Eddie Van Halen is a guitar god, the guy reinvented guitar playing in the 70s/80s with a unique style and sound. If you heard Van Halen and was blown away, prepare yourself to hear the classic track “Unchained” in a different way now: only Eddie’s amazing guitar track.
Hear the isolated track below:
The song
“Unchained” is a song from Van Halen’s fourth album, Fair Warning. Vocalist David Lee Roth’s working title for the song was “Hit the Ground Running”. The song features prominent use of the MXR M-117 flanger, which became a popular sound and spurred sales of the pedal.

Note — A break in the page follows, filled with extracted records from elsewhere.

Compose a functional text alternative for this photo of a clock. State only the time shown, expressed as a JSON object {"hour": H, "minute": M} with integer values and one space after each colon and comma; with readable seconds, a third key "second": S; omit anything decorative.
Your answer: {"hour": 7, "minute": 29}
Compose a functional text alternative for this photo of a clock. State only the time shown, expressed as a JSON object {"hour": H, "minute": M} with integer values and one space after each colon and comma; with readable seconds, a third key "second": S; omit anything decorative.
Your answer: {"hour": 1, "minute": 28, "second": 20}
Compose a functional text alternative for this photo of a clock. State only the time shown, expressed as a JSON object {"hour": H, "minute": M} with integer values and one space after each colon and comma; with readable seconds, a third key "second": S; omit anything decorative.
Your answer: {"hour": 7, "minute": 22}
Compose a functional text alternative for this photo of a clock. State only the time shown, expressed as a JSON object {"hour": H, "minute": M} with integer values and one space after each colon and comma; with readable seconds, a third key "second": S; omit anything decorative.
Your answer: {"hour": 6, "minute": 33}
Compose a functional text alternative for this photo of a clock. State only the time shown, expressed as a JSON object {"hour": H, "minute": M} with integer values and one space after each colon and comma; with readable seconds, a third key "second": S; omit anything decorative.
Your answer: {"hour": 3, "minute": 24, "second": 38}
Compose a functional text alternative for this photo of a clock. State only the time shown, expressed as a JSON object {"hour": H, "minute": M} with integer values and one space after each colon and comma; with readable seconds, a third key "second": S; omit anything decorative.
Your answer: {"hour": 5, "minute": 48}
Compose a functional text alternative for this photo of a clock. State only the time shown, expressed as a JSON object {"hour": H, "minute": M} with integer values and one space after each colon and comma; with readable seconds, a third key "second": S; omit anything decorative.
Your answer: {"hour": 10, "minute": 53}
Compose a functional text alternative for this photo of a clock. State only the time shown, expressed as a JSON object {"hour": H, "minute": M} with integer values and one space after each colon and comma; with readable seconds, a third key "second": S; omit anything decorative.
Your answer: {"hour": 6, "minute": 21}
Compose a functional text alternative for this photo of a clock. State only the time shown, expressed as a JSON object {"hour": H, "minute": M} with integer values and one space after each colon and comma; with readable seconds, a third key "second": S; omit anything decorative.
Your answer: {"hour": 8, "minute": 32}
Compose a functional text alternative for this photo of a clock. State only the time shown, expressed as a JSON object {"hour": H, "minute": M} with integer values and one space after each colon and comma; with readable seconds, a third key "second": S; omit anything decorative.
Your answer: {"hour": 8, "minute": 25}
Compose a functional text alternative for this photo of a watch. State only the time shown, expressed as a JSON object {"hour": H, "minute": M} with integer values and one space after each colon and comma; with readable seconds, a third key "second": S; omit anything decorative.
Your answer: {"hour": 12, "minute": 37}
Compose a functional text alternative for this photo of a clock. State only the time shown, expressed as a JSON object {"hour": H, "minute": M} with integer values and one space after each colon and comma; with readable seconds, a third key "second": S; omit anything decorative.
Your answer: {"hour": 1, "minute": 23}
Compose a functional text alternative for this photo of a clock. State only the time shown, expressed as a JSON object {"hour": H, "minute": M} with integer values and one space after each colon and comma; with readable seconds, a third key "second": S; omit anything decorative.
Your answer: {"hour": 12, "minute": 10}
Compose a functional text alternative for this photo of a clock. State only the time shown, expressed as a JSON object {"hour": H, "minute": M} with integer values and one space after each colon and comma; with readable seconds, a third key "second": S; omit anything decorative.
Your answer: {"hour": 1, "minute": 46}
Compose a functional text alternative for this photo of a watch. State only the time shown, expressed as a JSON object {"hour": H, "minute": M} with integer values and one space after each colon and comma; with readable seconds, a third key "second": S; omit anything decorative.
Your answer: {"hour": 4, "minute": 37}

A preset for the flanger was also included on the EVH Flanger MXR pedal. It uses a Drop Db tuning with suspended fourth chords interspersed. The song is notable for being producer Ted Templeman’s only vocal contribution to the band when he says “Come on, Dave, gimme a break!” during the interlude of the song.
Fair Warning is the fourth studio album by American rock band Van Halen. Released on April 29, 1981, it sold more than two million copies, but was still the band’s slowest-selling album of the David Lee Roth era. Despite the album’s commercially disappointing sales, Fair Warning was met with mostly positive reviews from critics.
The album was listed by Esquire as one of the 75 Albums Every Man Should Own.
The cover artwork features a detail from The Maze, a painting by Canadian artist William Kurelek which depicts his tortured youth.
The album’s cover artwork is accompanied by an insert of a black-and-white picture of the band, as well as a view of a ghetto drywall with a wire running across it, cracked windows at the top and a Roth-era Van Halen logo with plaster cracked over the left wing. Also on the wall is a lyric from the album’s opening song, “Mean Street”.